Data Virtualization with JBoss

February 19, 2014 3-minute read

Purpose

I am writing this post to document some of the issues that I encountered while working with JBoss Data Virtualization 6 (Beta). It has been a very interesting week working on this, but I feel that I have a good understanding of all of the pieces and parts in play here. I have developed a few virtual databases with various sources, so I will walk through one of those now to cover some of the high points.

My Environment

My laptop (Lenovo)
JBoss Data Virtualization 6 Beta (Teiid Engine 8.4.1)
JBoss Developer Studio 7 with Teiid Designer tools

What is a Virtual Database?

A Virtual Database is comprised of one or more models created by a user. There are two types of models that you can create and source with a Virtual Database, Source models and View models. Source models are created directly on top of some data source that you want to model. For example, a Source model would be metadata describing a table in a database. A View model is very similar to a Source model but has one big difference; with a View model you can transform the data that you are displaying. You can also join Sources, or other Views, together and present them as a single View model. All of these models are just metadata that exist on the Teiid server so that it knows how to interpret queries that we give it. Moving on…
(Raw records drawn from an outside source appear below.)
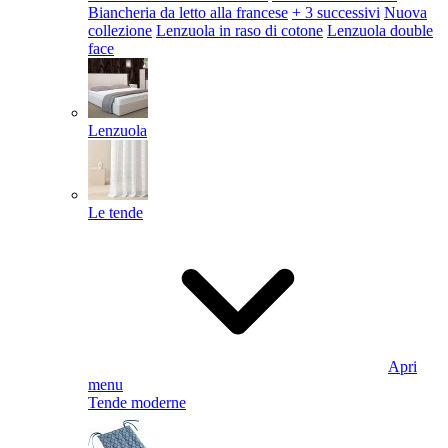
Biancheria da letto alla francese
+ 3 successivi
Nuova
collezione
Lenzuola in raso di cotone
Lenzuola double
face
Lenzuola
Le tende
Apri
menu
Tende moderne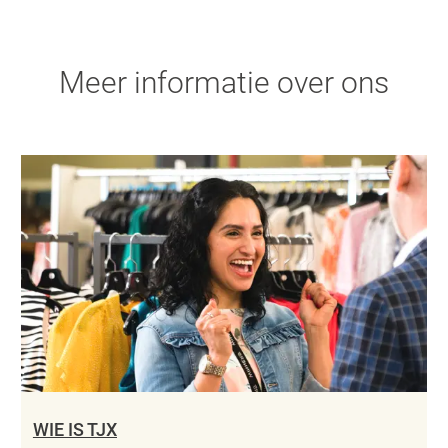
Meer informatie over ons
WIE IS TJX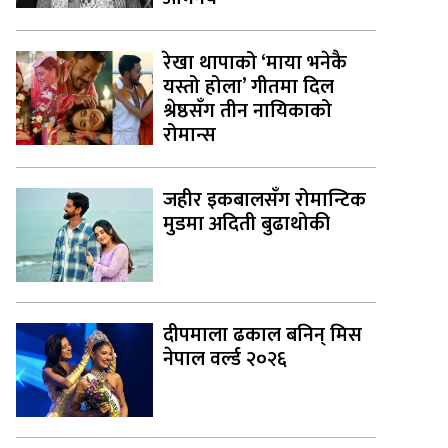
रेखा थापाको ‘माया भनेकै
यस्तो होला’ गीतमा दिल
श्रेष्ठसँग तीन नायिकाको
रोमान्स
जहीर इकबालसँग रोमान्टिक
मुडमा अदिती बुढाथोकी
दीपमाला ढकाल बनिन् मिस
नेपाल वर्ल्ड २०२६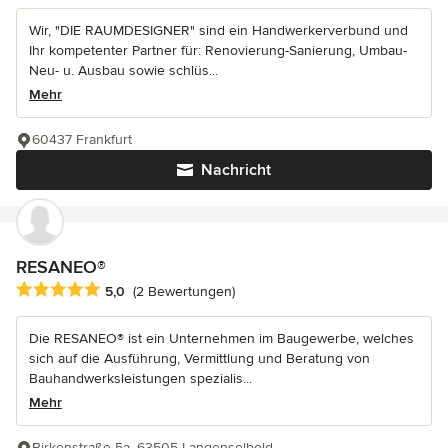
Wir, "DIE RAUMDESIGNER" sind ein Handwerkerverbund und
Ihr kompetenter Partner für: Renovierung-Sanierung, Umbau-
Neu- u. Ausbau sowie schlüs...
Mehr
60437 Frankfurt
Nachricht
RESANEO®
Durchschnittliche Bewertung: 5 von 5 Sternen
5,0
(2 Bewertungen)
Die RESANEO® ist ein Unternehmen im Baugewerbe, welches
sich auf die Ausführung, Vermittlung und Beratung von
Bauhandwerksleistungen spezialis...
Mehr
Birkenstraße 5a, 63505 Langenselbold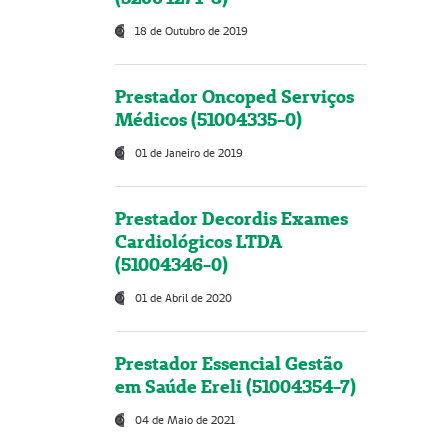
18 de Outubro de 2019
Prestador Oncoped Serviços
Médicos (51004335-0)
01 de Janeiro de 2019
Prestador Decordis Exames
Cardiológicos LTDA
(51004346-0)
01 de Abril de 2020
Prestador Essencial Gestão
em Saúde Ereli (51004354-7)
04 de Maio de 2021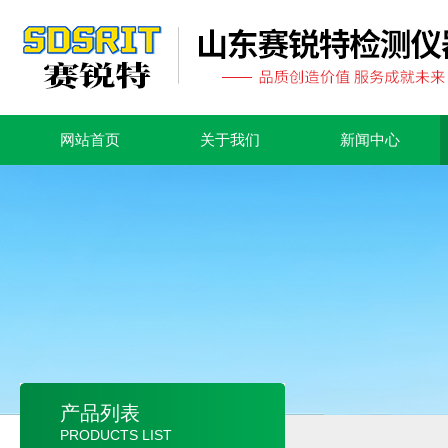
网站首页
关于我们
新闻中心
产品列表
PRODUCTS LIST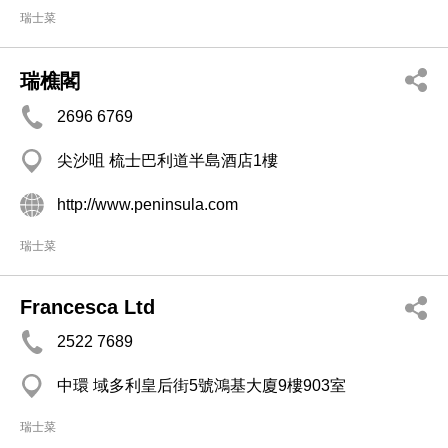
瑞士菜
瑞樵閣
2696 6769
尖沙咀 梳士巴利道半島酒店1樓
http://www.peninsula.com
瑞士菜
Francesca Ltd
2522 7689
中環 域多利皇后街5號鴻基大廈9樓903室
瑞士菜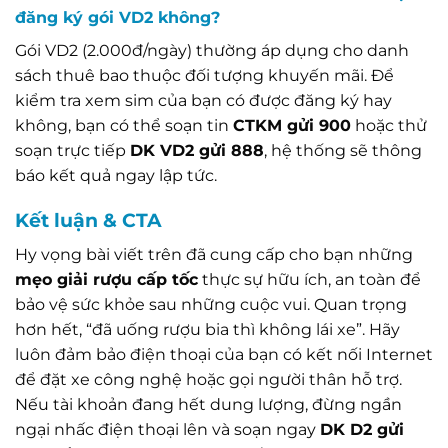
đăng ký gói VD2 không?
Gói VD2 (2.000đ/ngày) thường áp dụng cho danh
sách thuê bao thuộc đối tượng khuyến mãi. Để
kiểm tra xem sim của bạn có được đăng ký hay
không, bạn có thể soạn tin
CTKM gửi 900
hoặc thử
soạn trực tiếp
DK VD2 gửi 888
, hệ thống sẽ thông
báo kết quả ngay lập tức.
Kết luận & CTA
Hy vọng bài viết trên đã cung cấp cho bạn những
mẹo giải rượu cấp tốc
thực sự hữu ích, an toàn để
bảo vệ sức khỏe sau những cuộc vui. Quan trọng
hơn hết, “đã uống rượu bia thì không lái xe”. Hãy
luôn đảm bảo điện thoại của bạn có kết nối Internet
để đặt xe công nghệ hoặc gọi người thân hỗ trợ.
Nếu tài khoản đang hết dung lượng, đừng ngần
ngại nhấc điện thoại lên và soạn ngay
DK D2 gửi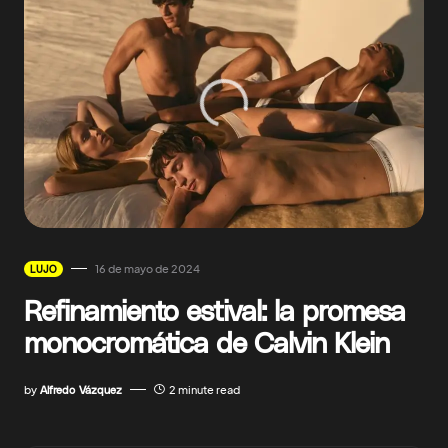
16 de mayo de 2024
LUJO
Refinamiento estival: la promesa
monocromática de Calvin Klein
by
Alfredo Vázquez
2 minute read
What do I currently have working?

I am using JBDV to join some baseball stats that I currently have in various forms. If you’d like, you can get the CSVs from here. The View that I created pulled data from three tables in the Virtual Database (VDB named testing). In order to get the data into the view, I wrote some ETL with Pentaho Data Integration (PDI) to pull two of the CSV files into Oracle (Salaries.csv) and MySQL (SchoolsPlayers.csv) and pull in Master.csv as a flat file. I had to create JDBC Source models for the Oracle and MySQL sources and a flat file Source model for the Master.csv file for this to work. After the Source models were created I created a View that joined all of those models together on player ID. Below is the SQL that was generated and updated by the Transform operation in JBDS.

SELECT
  OracleDS.SALARIES.PLAYERID,
  OracleDS.SALARIES.TEAMID,
  OracleDS.SALARIES.SALARY,
  MAX(OracleDS.SALARIES.SALARY) AS max_sal,
  RANK() OVER (ORDER BY OracleDS.SALARIES.SALARY) AS rank,
  MySQLDS.schoolsplayers.schoolID,
  Master.Master.nameLast
FROM
  OracleDS.SALARIES
  LEFT OUTER JOIN MySQLDS.schoolsplayers ON MySQLDS.schoolsplayers.playerID = OracleDS.SALARIES.PLAYERID
  LEFT OUTER JOIN Master.Master ON Master.Master.playerID = OracleDS.SALARIES.PLAYERID
GROUP BY OracleDS.SALARIES.PLAYERID, OracleDS.SALARIES.TEAMID, MySQLDS.schoolsplayers.schoolID, OracleDS.SALARIES.SALARY, Master.Master.nameLast

‍‍‍‍‍‍‍‍‍‍‍‍‍‍‍‍‍‍‍‍‍‍‍‍‍‍‍‍‍‍As you can see, the query isn’t that complicated, but it is using some aggregation functions to better demonstrate how the push down functions work in Teiid. What I learned from this particular exercise was that the query only does selects from the sources and then does the aggregate functions within Teiid itself UNLESS the View is comprised of like sources. For example, if I wrote this same query and all of the sources were Oracle, then Teiid would push down the RANK function to the database instead of handling it at the server level.